Auch bei den Wahlprogrammen zeichnet sich eine Schnittmenge ab. Die Grünen sehen bei der Ökologie und der Verkehrspolitik deutlichen Korrekturbedarf. Allerdings dürften die Bildungs- und Wissenschaftspolitik ein kniffliges Feld für einen Koalitionsvertrag werden. Aber wie sagte doch die grüne Spitzenkandidatin Fegebank treffend: "Wer so wenig Veränderungsbereitschaft zeigt, wer so selbstgenügsam und engstirnig ist (...), der verspielt ein Stück der Zukunftsperspektiven der Stadt"... Gleichzeitig machte sie deutlich, dass die Grünen mit der SPD regieren wollen – allerdings nicht um jeden Preis: "Als reine Sättigungsbeilage der SPD will ich jedenfalls nicht auf dem Koalitionsteller landen."
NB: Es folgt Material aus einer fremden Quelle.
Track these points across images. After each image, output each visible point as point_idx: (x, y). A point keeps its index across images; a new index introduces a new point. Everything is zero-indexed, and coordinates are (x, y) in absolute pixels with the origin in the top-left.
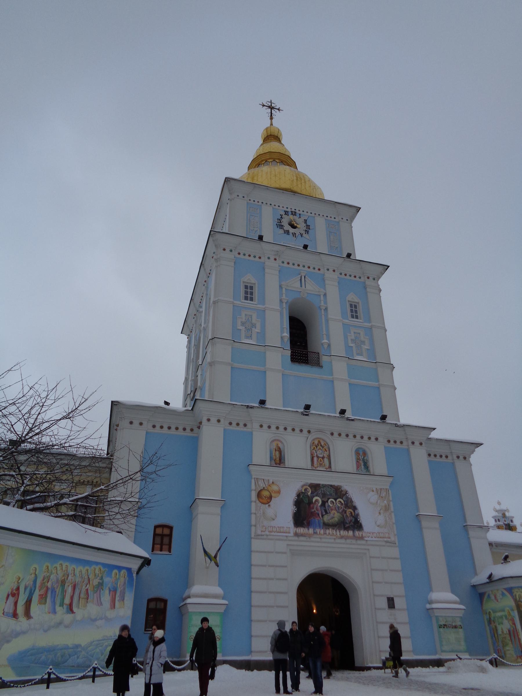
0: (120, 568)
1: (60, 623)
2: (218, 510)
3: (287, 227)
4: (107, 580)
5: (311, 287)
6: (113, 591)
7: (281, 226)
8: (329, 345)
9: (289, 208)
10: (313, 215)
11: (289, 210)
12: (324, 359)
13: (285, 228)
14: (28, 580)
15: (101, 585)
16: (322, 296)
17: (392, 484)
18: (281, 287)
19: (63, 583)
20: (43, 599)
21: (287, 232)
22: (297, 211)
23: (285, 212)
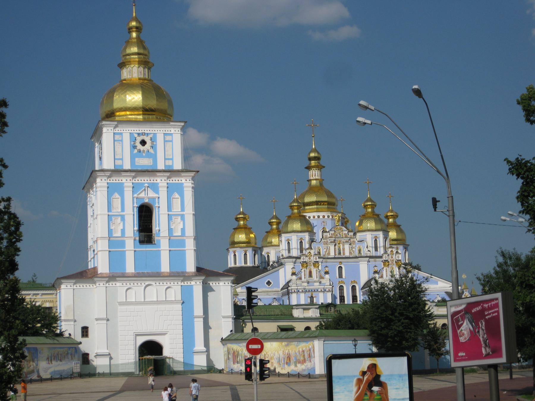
0: (72, 348)
1: (59, 365)
2: (105, 322)
3: (139, 146)
4: (69, 352)
5: (151, 194)
6: (71, 354)
7: (135, 147)
8: (159, 230)
9: (141, 130)
10: (156, 132)
11: (141, 132)
12: (156, 238)
13: (138, 148)
14: (50, 355)
15: (68, 354)
16: (157, 199)
17: (183, 303)
18: (133, 198)
19: (58, 354)
20: (54, 359)
21: (139, 151)
22: (146, 132)
23: (139, 134)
Die wirtschaftliche Lage in Hamburg beurteilen 79% als gut oder sehr gut, 18% als weniger gut oder schlecht. Damit beurteilen die HamburgerInnen laut Umfrage die Situation wesentlich besser als noch 2011 (62% zu 37%). Für die Schattenseiten der guten Konjunktur und der Zukunftsperspektiven interessieren sich die WählerInnen nicht sonderlich. An diesem Stimmungshoch wird sich bis Mitte Februar vermutlich auch wenig ändern.

Selbst wenn man Zweifel an den Fragen der Umfrage hat, bleibt wohl auch zutreffend, dass nur das Busbeschleunigungsprogramm und die Flüchtlingsfrage von einem beachtlichen Teil der WählerInnen kritisch eingeschätzt werden. Nur 42% meinen, dass sich der Senat ausreichend um die Probleme kümmert, die durch die hohe Zahl von Flüchtlingen entstehen. 49% sagen, die Bemühungen sind nicht ausreichend. Noch unzufriedener sind die Befragten mit dem Busbeschleunigungsprogramm des Senats. Hier sind nur 37% mit der Umsetzung zufrieden, 46% sind es nicht.
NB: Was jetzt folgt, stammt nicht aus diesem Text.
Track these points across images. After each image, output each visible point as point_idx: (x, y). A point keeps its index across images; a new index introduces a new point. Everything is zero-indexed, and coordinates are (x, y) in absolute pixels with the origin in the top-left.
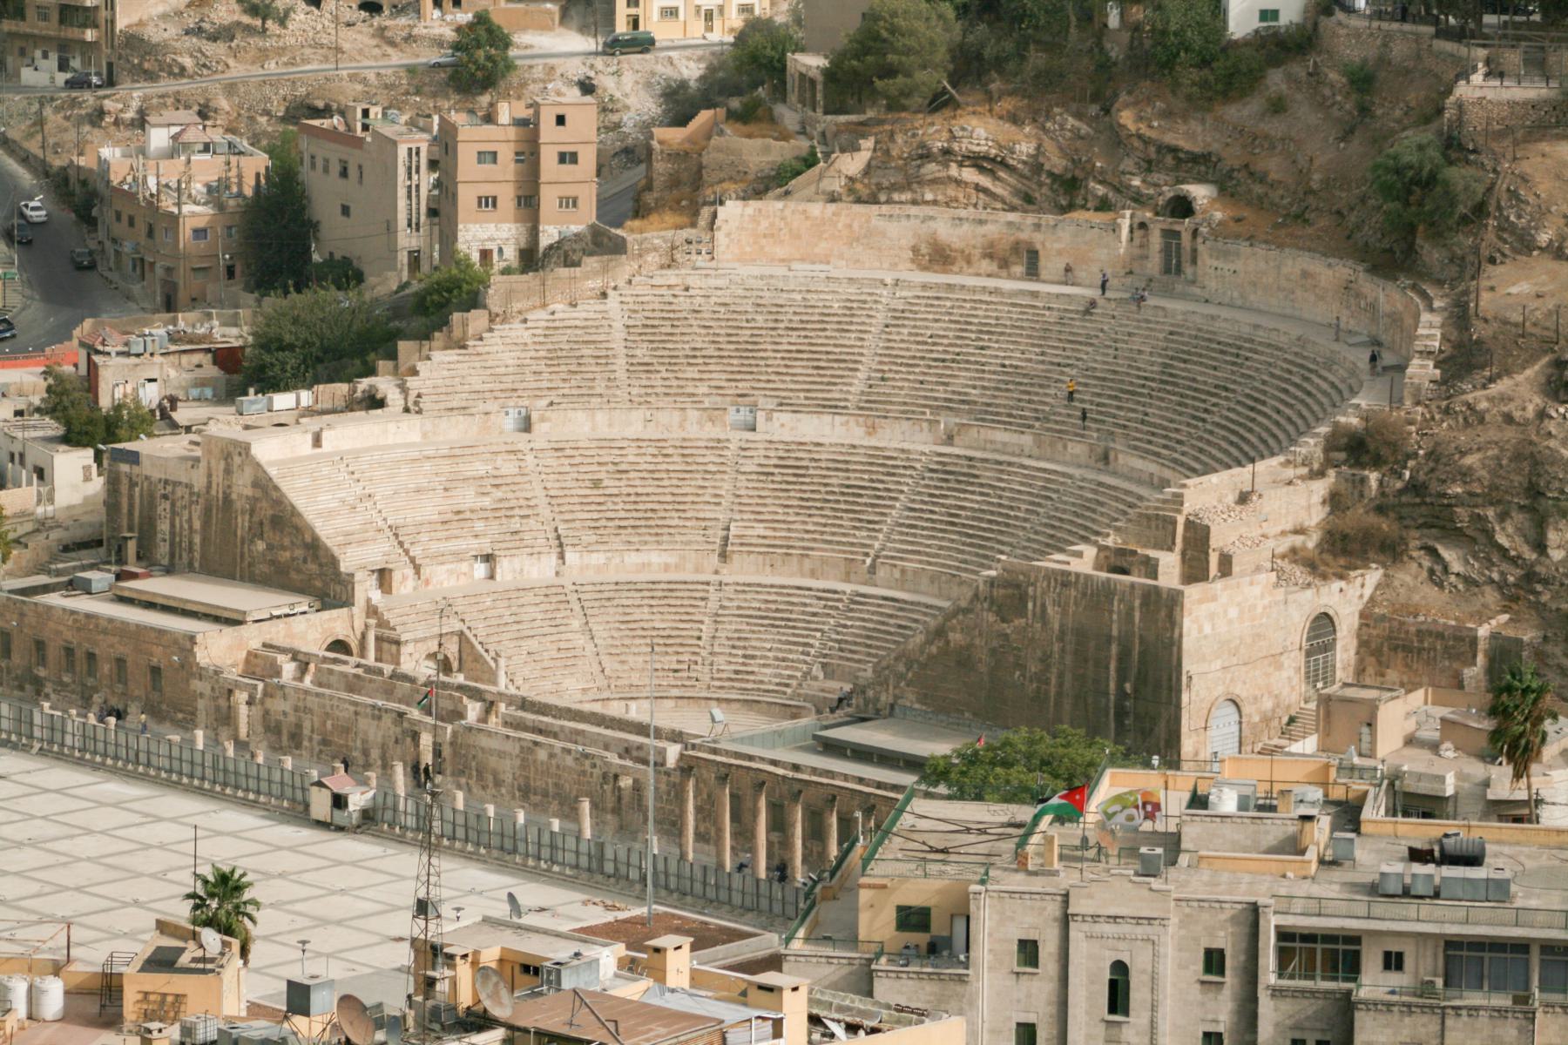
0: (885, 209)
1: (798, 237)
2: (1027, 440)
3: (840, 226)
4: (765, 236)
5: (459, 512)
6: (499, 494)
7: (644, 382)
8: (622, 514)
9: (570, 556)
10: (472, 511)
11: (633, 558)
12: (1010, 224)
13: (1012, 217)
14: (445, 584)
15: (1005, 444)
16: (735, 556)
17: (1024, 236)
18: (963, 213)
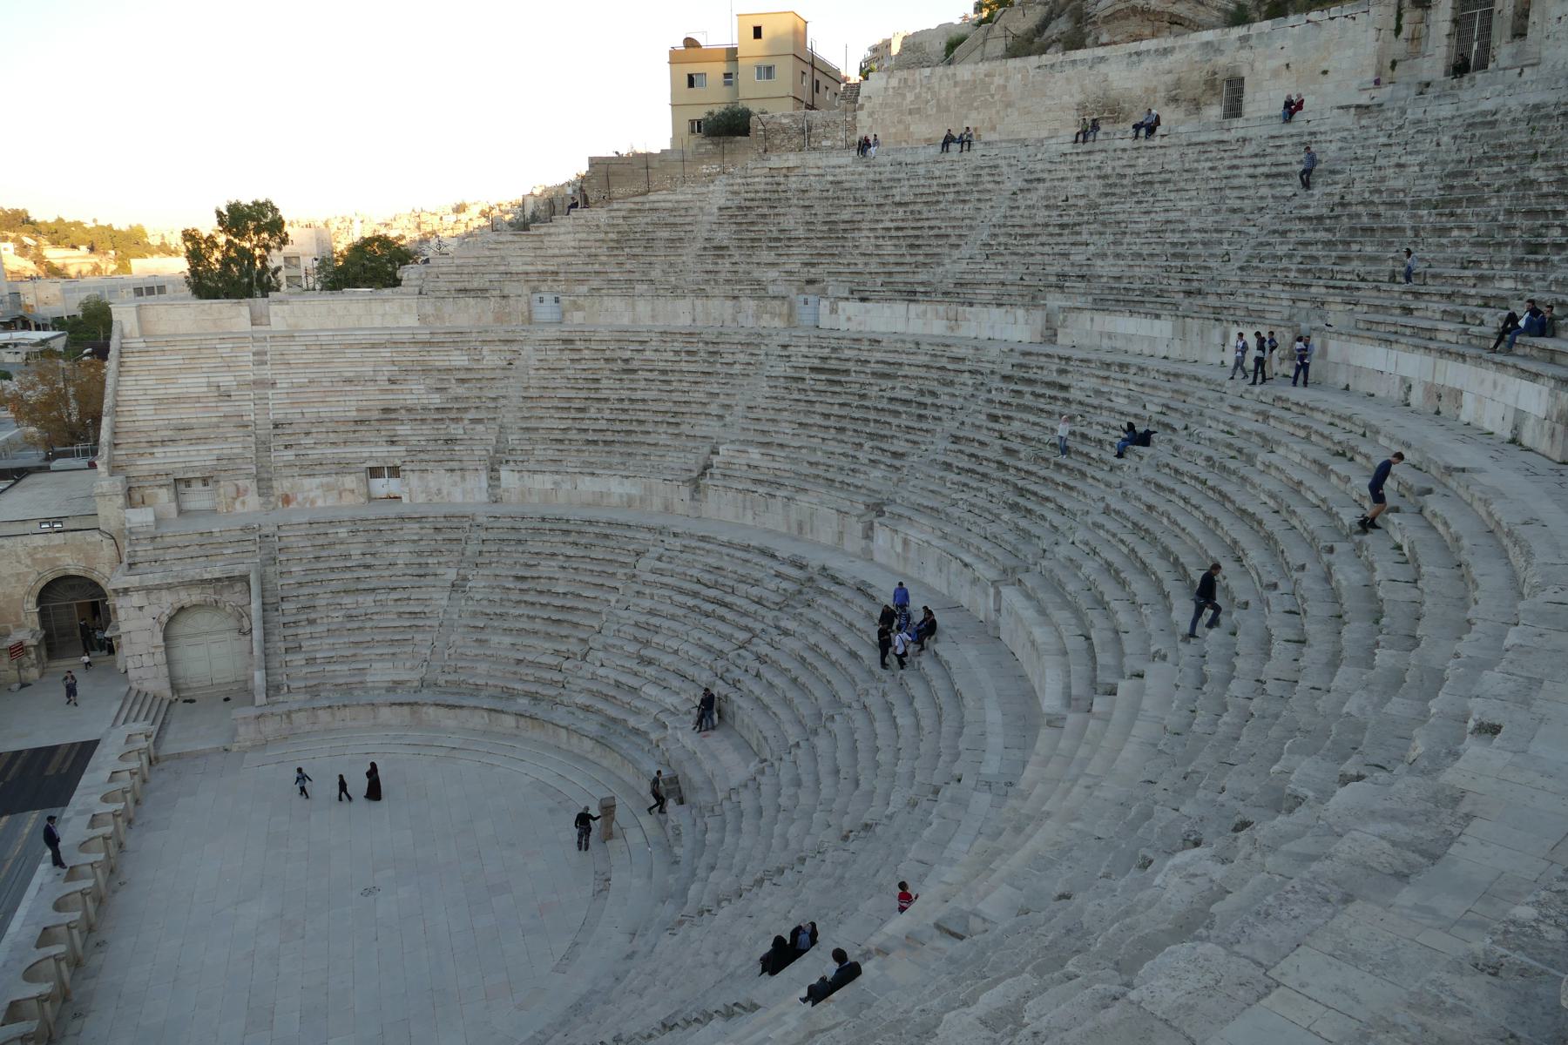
0: (1045, 59)
1: (947, 110)
2: (1163, 328)
3: (993, 88)
4: (910, 112)
5: (386, 410)
6: (460, 391)
7: (710, 267)
8: (602, 424)
9: (507, 477)
10: (409, 410)
11: (587, 485)
12: (1207, 43)
13: (1208, 35)
14: (320, 503)
15: (1129, 338)
16: (711, 492)
17: (1222, 61)
18: (1144, 45)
Die Kritik am Busbeschleunigungsprogramm dürfte wiederum auch die politischen Akteure nicht überraschen. Die Ergebnisse zur Flüchtlingsfrage sind interpretationsbedürftig. Knapp die Hälfte der Befragten findet, dass der Senat sich nicht ausreichend um die damit verbundenen Probleme kümmert (49%). Zufrieden mit den hier ergriffenen Maßnahmen sind 42%. Verständlich wird dieses Meinungsurteil, wenn man sich die Bewertungen zur Flüchtlingsfrage näher anschaut.



Eine neue Untersuchung (1)  belegt, dass es bei dem Großteil der bundesdeutschen Bevölkerung ein zwiespältige Bewertung der Flüchtlingsfrage gibt. Rund zwei Drittel haben den Eindruck, dass derzeit viele AsylbewerberInnen nach Deutschland kommen. Die Gründe für Asylbegehren sind dem Eindruck der Bevölkerung nach breit gefächert. Sowohl akute existenzielle Notlagen und Verfolgung in der Heimat werden von weiten Teilen der Bevölkerung als häufige Gründe vermutet, als auch wirtschaftliche Motive sowie vermeintlich niedrige Hürden des deutschen Asylrechts bzw. der Asylpraxis. Eine Mehrheit der Bevölkerung hält eine Aufnahme von Asylbewerbern oder Flüchtlingen für nicht gerechtfertigt, wenn die Gründe für das Asylgesuch im weitesten Sinne wirtschaftlicher Art sind.

Die Mehrheit plädiert dafür, dass Verfolgte sowie Kriegs- und Katastrophenflüchtlinge Aufnahme finden. Aber obwohl die große Mehrheit existenzielle Notlagen, insbesondere Bürgerkriege, als wesentliche Motive für Asylbegehren in Deutschland vermutet, plädieren 59% für strenge Asylregeln, d.h. dafür, nur wenigen Flüchtlingen hierzulande Asyl zu gewähren.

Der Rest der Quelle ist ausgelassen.